Ärztliche Osteopathie

Andrew Still entwickelte im 19. Jahrhundert in den USA die Osteopathie. Aus der Beobachtung, daß bei sämtlichen Erkrankungen und Funktionsstörungen des menschlichen Körpers es immer auch zu Veränderungen der Gewebe des Bewegungsapparates bzw. des Bindegewebes kommt, bezeichnete er aus unerklärlichen Gründen seine Methode als Osteopathie. In der Übersetzung bedeutet Osteopathie die Lehre oder das Mitgefühl mit den Knochen. Osteopathie hat sich jedoch nie als 'Knochenlehre' verstanden, vielmehr standen Veränderungen und Verhärtungen von Gewebe im Mittelpunkt, die mit geschulten Händen ertastet und behandelt wurden. In der Folge wurde eine Vielzahl von Methoden entwickelt: Counterstrain, myofasziales Release, Muskelenergietechnik, Ligamentous articular strain, kranio-sacrale Technik und in den letzten Jahren des 20. Jahrhunderts die viszeralen Techniken.

Osteopathie setzt genaue Kenntnisse der menschlichen Anatomie und der Neurophysiologie voraus und sieht deshalb auch keinen Widerspruch zur allgemeinen medizinischen Wissenschaft. So sind in den USA osteopathisch ausgebildete Ärzte gleichgestellt mit den Medical Doctors, die an normalen Fakultäten ausgebildet werden.

Ganzheitliche Medizin mit den sanften Methoden der Osteopathie bei

  •     Erkrankungen des Bewegungsapparates: Rückenschmerzen, Ischias, Hüft- und Kniebeschwerden .. usw.
  •     muskulären Dysbalancen
  •     Migräne und Tinnitus
  •     Störungen innerer Organe bei erhaltener Regulationsfähigkeit des Organismus (mit viszeraler Osteopathie)

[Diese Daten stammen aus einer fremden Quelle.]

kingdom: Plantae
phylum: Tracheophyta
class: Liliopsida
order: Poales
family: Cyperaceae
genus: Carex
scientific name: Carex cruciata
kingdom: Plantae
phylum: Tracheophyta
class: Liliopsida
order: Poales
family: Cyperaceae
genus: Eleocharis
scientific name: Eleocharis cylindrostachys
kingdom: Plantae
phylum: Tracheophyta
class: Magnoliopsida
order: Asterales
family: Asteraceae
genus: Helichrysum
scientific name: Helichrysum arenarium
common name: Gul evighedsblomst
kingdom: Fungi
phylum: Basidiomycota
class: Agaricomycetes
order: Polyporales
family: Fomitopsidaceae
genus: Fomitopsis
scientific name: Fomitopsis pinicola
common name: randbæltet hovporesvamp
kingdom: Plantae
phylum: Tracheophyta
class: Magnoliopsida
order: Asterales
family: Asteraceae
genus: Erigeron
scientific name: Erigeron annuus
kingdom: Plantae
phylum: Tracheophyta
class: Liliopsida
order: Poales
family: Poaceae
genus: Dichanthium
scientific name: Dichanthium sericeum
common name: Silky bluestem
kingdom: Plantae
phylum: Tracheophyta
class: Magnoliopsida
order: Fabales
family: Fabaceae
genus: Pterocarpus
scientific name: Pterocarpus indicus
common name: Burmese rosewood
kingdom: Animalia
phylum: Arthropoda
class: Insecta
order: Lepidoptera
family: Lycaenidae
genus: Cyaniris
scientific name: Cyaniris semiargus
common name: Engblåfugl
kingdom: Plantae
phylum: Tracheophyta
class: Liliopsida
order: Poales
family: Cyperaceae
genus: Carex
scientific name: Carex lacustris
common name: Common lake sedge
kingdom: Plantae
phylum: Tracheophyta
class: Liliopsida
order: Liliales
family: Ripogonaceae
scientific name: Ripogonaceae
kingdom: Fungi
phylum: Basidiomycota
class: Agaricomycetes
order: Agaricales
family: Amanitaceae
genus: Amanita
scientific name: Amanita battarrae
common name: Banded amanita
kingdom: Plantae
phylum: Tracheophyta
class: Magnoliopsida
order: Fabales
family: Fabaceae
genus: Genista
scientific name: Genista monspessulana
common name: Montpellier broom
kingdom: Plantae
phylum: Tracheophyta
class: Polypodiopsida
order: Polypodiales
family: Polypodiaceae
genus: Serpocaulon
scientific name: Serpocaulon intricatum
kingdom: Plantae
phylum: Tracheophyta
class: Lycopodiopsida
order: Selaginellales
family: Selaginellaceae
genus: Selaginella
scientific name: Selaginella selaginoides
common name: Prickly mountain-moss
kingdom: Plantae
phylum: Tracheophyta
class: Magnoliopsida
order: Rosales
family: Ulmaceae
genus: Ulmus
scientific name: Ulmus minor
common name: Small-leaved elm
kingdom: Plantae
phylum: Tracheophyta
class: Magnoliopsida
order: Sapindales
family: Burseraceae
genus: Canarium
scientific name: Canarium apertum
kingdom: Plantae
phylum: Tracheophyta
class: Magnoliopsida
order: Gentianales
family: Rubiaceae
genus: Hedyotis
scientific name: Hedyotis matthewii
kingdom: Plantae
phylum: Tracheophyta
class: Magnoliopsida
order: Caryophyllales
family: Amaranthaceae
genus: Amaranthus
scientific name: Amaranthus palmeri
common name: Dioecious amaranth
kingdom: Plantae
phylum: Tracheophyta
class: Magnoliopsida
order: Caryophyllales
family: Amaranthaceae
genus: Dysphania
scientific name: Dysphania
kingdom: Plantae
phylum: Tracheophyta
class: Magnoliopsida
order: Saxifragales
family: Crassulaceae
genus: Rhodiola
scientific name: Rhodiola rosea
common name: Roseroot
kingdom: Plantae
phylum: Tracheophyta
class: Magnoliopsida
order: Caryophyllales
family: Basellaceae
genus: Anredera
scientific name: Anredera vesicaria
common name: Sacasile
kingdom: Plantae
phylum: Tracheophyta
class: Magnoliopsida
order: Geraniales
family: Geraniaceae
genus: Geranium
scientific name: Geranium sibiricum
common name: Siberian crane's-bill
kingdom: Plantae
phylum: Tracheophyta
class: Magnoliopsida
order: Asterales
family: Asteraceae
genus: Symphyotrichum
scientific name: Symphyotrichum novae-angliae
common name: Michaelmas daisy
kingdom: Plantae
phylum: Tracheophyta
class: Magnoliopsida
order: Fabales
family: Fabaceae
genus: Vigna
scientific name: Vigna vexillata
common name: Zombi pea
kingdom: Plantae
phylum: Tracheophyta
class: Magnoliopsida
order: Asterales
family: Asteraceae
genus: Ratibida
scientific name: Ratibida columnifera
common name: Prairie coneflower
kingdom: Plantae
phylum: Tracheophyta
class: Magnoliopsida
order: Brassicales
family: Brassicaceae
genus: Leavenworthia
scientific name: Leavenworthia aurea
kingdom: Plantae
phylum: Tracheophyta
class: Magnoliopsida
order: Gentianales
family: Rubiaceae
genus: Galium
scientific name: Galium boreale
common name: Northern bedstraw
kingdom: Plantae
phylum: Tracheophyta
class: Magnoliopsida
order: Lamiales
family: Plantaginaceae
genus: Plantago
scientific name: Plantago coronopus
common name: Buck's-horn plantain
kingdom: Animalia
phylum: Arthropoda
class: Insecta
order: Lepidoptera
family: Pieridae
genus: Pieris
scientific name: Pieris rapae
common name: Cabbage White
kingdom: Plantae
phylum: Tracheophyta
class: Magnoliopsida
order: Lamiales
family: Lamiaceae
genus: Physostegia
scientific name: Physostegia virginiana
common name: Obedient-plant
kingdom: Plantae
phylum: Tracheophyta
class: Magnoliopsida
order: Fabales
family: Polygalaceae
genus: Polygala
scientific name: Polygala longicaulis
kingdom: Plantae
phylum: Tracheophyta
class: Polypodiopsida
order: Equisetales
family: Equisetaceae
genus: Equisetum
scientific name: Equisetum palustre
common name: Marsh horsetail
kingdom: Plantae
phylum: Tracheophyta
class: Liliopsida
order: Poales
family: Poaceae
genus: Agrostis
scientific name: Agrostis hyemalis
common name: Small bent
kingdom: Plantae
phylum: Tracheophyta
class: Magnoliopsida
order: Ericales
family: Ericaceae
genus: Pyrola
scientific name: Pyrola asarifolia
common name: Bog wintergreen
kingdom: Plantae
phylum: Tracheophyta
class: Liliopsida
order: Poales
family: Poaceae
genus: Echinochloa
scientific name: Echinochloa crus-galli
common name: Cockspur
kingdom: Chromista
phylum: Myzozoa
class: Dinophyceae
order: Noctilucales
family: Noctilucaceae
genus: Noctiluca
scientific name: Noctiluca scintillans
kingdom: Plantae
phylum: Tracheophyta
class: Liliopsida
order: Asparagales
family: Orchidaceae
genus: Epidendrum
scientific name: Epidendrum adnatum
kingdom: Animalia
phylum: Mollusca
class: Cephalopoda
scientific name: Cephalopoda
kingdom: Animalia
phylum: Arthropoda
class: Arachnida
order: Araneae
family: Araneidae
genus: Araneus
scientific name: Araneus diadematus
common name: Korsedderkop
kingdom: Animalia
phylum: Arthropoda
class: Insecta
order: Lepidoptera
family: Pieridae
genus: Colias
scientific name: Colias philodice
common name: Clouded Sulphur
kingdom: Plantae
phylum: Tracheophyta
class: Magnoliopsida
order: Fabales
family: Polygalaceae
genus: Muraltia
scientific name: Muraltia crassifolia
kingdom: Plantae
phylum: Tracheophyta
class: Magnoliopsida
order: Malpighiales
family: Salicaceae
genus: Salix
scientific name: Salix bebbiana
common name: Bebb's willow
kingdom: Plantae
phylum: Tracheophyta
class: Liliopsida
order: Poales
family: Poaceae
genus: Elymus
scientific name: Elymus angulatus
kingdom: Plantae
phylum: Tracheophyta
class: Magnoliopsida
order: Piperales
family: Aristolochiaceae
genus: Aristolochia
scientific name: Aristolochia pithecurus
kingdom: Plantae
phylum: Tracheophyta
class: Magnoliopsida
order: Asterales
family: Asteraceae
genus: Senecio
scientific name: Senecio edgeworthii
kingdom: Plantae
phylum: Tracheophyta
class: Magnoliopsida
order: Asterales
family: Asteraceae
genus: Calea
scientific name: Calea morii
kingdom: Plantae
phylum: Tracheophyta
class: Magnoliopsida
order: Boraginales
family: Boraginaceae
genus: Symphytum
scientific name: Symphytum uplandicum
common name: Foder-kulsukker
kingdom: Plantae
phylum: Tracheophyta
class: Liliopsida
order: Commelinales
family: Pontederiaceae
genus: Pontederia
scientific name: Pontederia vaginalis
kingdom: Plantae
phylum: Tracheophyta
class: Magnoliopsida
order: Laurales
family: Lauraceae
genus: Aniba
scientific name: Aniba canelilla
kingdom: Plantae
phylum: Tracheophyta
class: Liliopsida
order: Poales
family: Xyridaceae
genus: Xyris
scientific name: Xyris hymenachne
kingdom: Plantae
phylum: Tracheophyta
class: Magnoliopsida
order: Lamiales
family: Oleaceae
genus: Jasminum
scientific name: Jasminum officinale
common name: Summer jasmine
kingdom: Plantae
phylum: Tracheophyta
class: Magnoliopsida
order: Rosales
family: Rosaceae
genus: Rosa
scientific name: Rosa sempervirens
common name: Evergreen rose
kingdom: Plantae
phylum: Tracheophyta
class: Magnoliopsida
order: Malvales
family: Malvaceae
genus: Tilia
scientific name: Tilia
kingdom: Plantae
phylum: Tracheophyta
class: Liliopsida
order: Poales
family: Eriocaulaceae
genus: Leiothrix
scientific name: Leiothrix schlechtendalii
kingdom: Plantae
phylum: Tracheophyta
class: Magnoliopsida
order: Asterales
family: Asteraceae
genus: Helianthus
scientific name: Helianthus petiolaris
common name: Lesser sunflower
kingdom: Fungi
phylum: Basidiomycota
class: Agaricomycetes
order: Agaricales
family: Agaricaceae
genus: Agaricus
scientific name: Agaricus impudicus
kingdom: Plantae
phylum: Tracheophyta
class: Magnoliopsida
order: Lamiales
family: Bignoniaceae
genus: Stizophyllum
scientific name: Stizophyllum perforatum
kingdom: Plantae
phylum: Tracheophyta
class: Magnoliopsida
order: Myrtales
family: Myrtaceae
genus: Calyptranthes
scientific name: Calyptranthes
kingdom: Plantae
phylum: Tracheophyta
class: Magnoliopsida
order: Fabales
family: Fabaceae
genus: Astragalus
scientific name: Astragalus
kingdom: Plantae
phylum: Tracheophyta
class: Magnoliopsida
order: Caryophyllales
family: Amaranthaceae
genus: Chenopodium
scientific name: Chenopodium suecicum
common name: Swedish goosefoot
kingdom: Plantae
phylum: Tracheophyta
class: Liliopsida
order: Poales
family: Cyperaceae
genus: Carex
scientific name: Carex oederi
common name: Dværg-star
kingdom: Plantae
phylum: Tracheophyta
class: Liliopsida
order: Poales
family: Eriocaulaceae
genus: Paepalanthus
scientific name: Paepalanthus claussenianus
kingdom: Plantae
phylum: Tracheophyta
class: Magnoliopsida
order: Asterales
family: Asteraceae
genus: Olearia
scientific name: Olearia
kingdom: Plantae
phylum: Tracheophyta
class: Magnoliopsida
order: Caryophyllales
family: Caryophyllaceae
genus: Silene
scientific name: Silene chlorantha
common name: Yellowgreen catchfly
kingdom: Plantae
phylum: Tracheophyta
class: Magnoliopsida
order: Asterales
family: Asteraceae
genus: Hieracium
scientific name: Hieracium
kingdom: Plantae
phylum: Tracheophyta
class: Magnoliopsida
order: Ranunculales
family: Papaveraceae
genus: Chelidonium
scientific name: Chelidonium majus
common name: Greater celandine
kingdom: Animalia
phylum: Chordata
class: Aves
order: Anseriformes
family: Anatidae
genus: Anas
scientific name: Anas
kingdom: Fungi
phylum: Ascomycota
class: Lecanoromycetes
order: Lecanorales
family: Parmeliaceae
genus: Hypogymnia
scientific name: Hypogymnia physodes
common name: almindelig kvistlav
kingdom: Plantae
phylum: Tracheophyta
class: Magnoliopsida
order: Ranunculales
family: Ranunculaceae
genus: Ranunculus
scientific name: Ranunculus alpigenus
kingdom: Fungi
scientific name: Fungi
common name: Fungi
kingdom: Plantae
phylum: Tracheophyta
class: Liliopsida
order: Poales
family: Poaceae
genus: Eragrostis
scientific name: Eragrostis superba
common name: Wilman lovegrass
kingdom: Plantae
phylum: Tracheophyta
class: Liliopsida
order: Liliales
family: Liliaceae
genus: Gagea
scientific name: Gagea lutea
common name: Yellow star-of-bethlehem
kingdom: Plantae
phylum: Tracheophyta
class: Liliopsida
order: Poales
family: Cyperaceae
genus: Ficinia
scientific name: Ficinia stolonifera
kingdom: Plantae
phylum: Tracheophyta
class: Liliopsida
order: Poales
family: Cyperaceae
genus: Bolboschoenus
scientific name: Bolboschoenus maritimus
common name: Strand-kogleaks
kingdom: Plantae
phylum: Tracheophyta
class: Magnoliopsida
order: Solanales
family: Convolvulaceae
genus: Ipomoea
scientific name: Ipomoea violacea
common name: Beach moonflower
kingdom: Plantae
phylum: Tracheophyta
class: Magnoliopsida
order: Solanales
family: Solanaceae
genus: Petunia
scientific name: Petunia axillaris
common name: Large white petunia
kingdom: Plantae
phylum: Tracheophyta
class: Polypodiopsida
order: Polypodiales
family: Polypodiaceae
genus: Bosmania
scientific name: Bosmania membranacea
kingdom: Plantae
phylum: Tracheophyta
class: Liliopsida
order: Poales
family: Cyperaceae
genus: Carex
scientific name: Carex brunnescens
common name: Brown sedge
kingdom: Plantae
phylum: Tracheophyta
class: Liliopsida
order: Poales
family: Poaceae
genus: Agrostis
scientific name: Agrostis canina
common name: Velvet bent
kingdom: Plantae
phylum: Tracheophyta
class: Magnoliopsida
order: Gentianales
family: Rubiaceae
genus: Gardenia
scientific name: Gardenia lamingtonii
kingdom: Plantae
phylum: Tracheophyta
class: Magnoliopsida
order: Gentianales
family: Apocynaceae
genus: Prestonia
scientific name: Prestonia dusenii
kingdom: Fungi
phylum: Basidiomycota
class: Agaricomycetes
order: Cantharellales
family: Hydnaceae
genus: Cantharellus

In vielen Fällen ist Osteopathie eine gute Alternative zu Schmerz- und Rheumamitteln und hilft belastende Spritzen zu vermeiden. Bei funktionellen Störungen von inneren Organen, wie Reizdarm und beginnender Organinsuffizienz, ist Osteopathie oft die einzige erfolgversprechende Therapiemethode.

Osteopathie ist eine Methode, die dem Patienten keine Schmerzen und Unannehmlichkeiten bereitet und auch keine Nebenwirkungen hat. Sie kann gleichermassen bei akuten und bei chronischen Störungen angewendet werden.

Osteopathie ist ganzheitlich orientiert und geht über die vielerorts angebotene Chirotherapie weit hinaus. Ziel ist immer, die gestörte Regulation des Organismus wiederherzustellen.

Die Behandlungen sind zeitaufwendig, wir kalkulieren 30 Minuten pro Patient, und werden deshalb grundsätzlich ausserhalb der normalen Sprechstunde durchgeführt.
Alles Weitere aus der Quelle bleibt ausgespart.